MOULTONBOROUGH — With removal proceedings against two members of the Planning Board scheduled on Monday, the selectmen last week sought but failed to overcome charges that they violated the Right-to-Know law by deciding to begin the process while consulting with town counsel behind closed doors.
A motion intended to legitimize the actions taken at the controversial meeting failed by a vote of three-to-two with selectmen Chris Shipp, Jon Tolman and Ed Charest in the majority and chairman Joel Mudgett and Russ Wakefield in the minority.
Town Administrator Carter Terenzini, who has insisted that claims that the selectboard breached the law are without merit, said yesterday that the vote would have no impact on the hearings, which will be held as scheduled. "There have been a number of questions about whether the process has complied with RSA 91-A (the Right-to-Know law)," he said. "The purpose of the motion was to remove that issue from the table to concentrate on the real issues." He denied that the motion represented an admission that the selectboard's prior actions we're improper. "That's not what we're saying at all," he declared.
On July 18, a week after the Planning Board approved construction of an observation tower on Red Hill, the selectmen held a non-meeting with Town Counsel Peter Minkow to consider information they had received about the conduct of Josh Bartlett and Judy Ryerson in granting the approval. The selectboard agreed to begin removal proceedings and to instruct Town Administrator Carter Terenzini and Minkow to offer the two members the opportunity to resign rather than undergo a public hearing. After both Bartlett and Ryerson refused to resign, the selectmen outlined the charges against them, which bore primarily on their conduct in approving construction of the observation tower, in letters sent to each and subsequently scheduled public hearings to determine if there is cause to remove them.
Both the selectmen and Terenzini have steadfastly refused to disclose what transpired during the consultation with Minkow, which they have variously claimed was a "non-public meeting" or is protected by "attorney-client privilege." Among others Paul Puntunieri, a member of the Planning Board, has countered that the selectboard contravened the Right-to-Know by conducting deliberations and making decisions during the consultation.

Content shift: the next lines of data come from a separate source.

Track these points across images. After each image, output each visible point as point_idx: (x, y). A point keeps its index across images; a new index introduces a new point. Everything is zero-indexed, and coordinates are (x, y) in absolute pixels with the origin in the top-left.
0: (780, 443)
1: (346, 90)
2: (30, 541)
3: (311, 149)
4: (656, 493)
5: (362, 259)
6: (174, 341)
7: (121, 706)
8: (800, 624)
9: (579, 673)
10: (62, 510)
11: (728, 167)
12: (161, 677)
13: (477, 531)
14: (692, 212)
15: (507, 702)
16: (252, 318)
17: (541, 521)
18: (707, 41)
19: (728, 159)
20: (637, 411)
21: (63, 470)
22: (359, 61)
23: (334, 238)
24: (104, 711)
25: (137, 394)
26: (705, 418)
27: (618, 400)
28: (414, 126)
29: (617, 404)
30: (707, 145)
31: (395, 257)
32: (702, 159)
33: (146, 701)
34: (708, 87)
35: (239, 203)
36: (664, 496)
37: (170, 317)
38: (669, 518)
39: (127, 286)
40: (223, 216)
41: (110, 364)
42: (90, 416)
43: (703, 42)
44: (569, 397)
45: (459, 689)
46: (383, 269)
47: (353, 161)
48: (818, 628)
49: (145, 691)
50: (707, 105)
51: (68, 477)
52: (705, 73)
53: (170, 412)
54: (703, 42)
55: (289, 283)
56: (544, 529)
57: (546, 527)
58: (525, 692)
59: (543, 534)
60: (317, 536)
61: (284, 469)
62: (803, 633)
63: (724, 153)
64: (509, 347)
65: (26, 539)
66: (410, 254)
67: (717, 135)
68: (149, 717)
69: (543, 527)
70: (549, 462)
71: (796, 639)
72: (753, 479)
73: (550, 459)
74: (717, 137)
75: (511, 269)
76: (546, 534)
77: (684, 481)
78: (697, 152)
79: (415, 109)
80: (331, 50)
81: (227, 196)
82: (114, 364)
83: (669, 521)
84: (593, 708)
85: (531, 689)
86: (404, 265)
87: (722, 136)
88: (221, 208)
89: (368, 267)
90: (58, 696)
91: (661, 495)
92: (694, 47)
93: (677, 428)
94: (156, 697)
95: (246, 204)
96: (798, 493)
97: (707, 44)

According to the Memorandum of the New Hampshire Attorney General on the application of the Right-to-Know law, consultation with legal counsel does not qualify as either a meeting or a non-public meeting, but instead is a "non-meeting." The memorandum continues "consultation with legal counsel should be limited to discussion of legal issues. Deliberation about the matter on which advice is sought may not occur during consultation with legal counsel. The public body must reconvene and, unless a statutory exemption allowing deliberation in non-public session exists, conduct deliberation in public session."
Of the nine matters that may be considered in non-public session, only those that are likely to adversely affect the reputation of any person, other than a member of selectboard itself, applies. However, if the person in question requests an open meeting, if must be granted.
When the selectmen met last week, Terenzini informed them that Minkow recommended that they "ratify" the letters sent to Bartlett and Ryerson as well as the notice of the public hearings. "Why we're doing this at this juncture," asked Shipp, "I don't understand." He was echoed by Charest, who said "I'm not following the reason either."
"There's no new action," Terenzini replied. "You're ratifying what you've already done." He added that "you don't have to do anything" and assured the selectmen that the hearing would proceed if they chose to do nothing.
Tolman wondered "is it that he (Minkow) is uncomfortable with the procedure we've followed to this point?"
Peter Jensen, vice-chair of the Planning Board, which last month recommended against proceedings against two of its members, told the selectmen "I would encourage you not to do this unless you know what you're doing."
Terenzini intervened, saying "there continues to persist a question as to whether or not the board can consult with counsel and give counsel instructions in that meeting. He (Minkow) requests to have you ratify what you have done in an open and public session to remove and put to rest that question."
"Obviously he's telling you you broke the right-to-know law," interrupted Puntunieri, "and now you're going to fix it."
Terenzini reminded the selectmen that similar charges were brought in the past only to be dismissed by the Carroll County Superior Court. "I leave it to you," he said, again telling the selectmen they were not bound to act. "I think he (Minkow) remains comfortable with the advice he's given you."
With that the selectboard voted to reject Minkow's advice.
The public hearings are scheduled to begin on Monday at 1 p.m. in the Town Hall.